How Do We Expect to Enter “Jerusalem”? How do we think God should respond to our coming into the Christian church? How do we think others should respond to our coming into the Christian church? 


Do we come in like John and James; looking for honor, looking for influence, looking for personal gain? Do we believe that God owes us something for our putting money in the plate? For volunteering? For, at the very least, showing up for worship when others don’t?


Maybe we don’t believe that God owes us something. Hopefully not. Hopefully we understand that the money we put in the plate already belonged to God, and he has every right to it. Hopefully we understand that the time we enjoy here on earth is a gift from God, and he has the right to take our time from our days, up to the point of having the right to take our lives. Hopefully we understand those things.


Do we think that other people owe us something for our showing up to worship, for our participation in the church? Do we think that if we write the biggest checks - volunteer the most - do the most “valuable” work - we call the shots here? Do we think we’re entitled to ask for the seats at Jesus’ right and left here in his kingdom, in the church?


The word “church” in the Bible means both these things; the group made up of all people of all time, Old and New Testament, who believe in Jesus as the Savior sent from God, and the word “church” means every individual group of believers who gather around the Word of God. The Bible doesn’t use a different word for these two things. Every local congregation is Jesus’ church. And while we might never ever think to demand a spot at Jesus’ right or left over all believers, the whole Christian church, we often feel entitled to those positions in our own churches. 


This sinful tendency of our hearts comes out when leaders - pastors are particularly prone to this - when leaders try to micromanage every little aspect of their congregations. It comes out when we grouse about decisions made that we don’t agree with. It comes out when we gossip about those who worship with us, when we question whether they really belong here, whether they truly believe, whether the specks we see in their eyes disqualify them from the body.

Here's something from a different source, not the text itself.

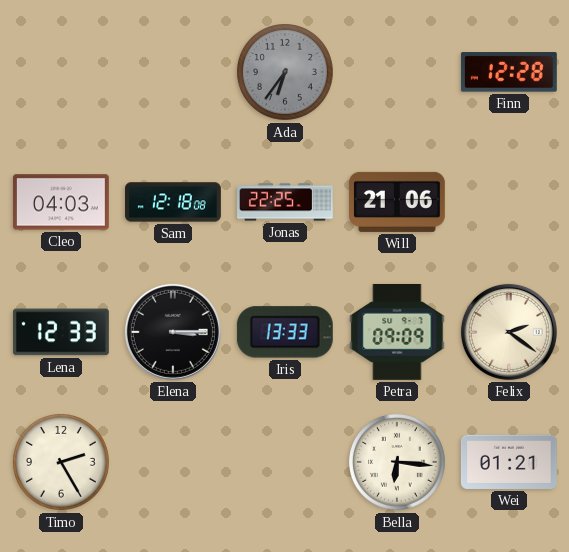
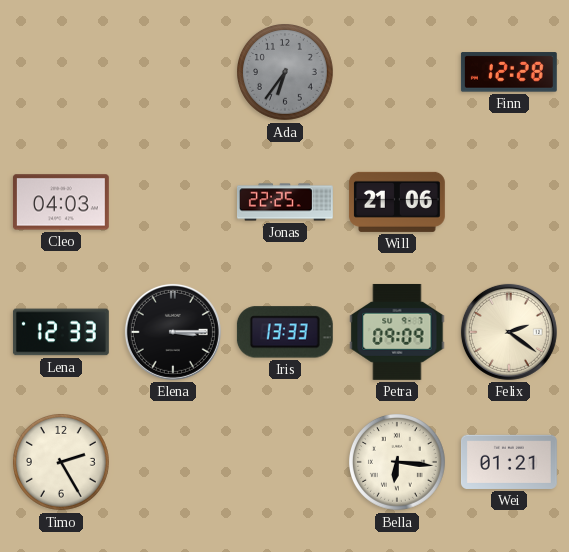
Sam: 12:18 -> none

James and John disqualified themselves in the eyes of the other disciples! The ten were steamed. And rightly so. But their anger disqualifies them also. Every one of us, every last one, disqualifies ourselves from membership in the Christian church by our sin. 

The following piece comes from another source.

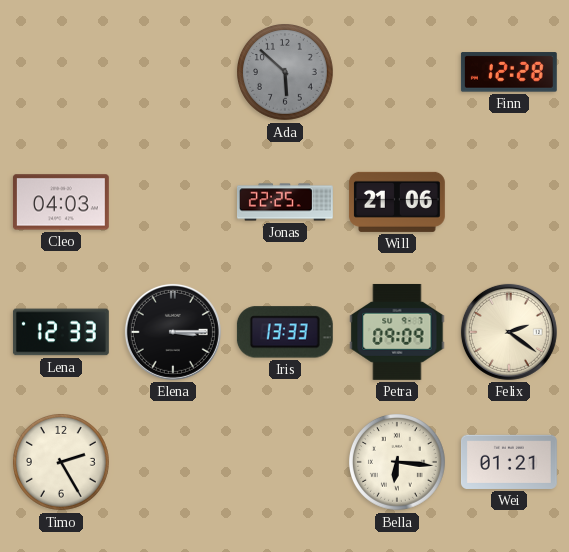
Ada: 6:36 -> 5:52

So Christ - the Promised Messiah, sent by God - “was assigned a grave with the wicked, and with the rich in his death, though he had done no violence, nor was any deceit in his mouth. Yet it was the Lord’s will to crush him and cause him to suffer, and though the Lord makes his life an offering for sin” - for our sin, your sin, my sin - “though the Lord makes his life an offering for sin, he will see his offspring and prolong his days. He bore the sin of many, and made intercession for the transgressors.”


We come to Jerusalem - to the church -seeking, very often, not to serve but to be served; to be honored; to receive personal benefit. It is for us that Christ came, “not to be served, but to serve, and to give his life as a ransom for many.” Children of God, the Lord has laid on his Son all your iniquity. Peace is yours. Amen.